#### Activity
Copy the data from the line that contains "right eye: (168, 59)" to its last line, exactly, including both of those lines and leaving out everything before.
------
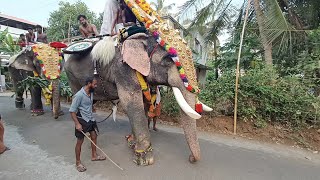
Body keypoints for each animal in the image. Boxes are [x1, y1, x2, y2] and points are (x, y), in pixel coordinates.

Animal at [63, 33, 211, 166]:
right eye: (168, 59)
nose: (191, 159)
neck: (142, 39)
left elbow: (143, 103)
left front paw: (133, 144)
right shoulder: (123, 69)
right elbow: (131, 102)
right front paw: (145, 159)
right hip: (72, 79)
------
#### Exercise output
right eye: (168, 59)
nose: (191, 159)
neck: (142, 39)
left elbow: (143, 103)
left front paw: (133, 144)
right shoulder: (123, 69)
right elbow: (131, 102)
right front paw: (145, 159)
right hip: (72, 79)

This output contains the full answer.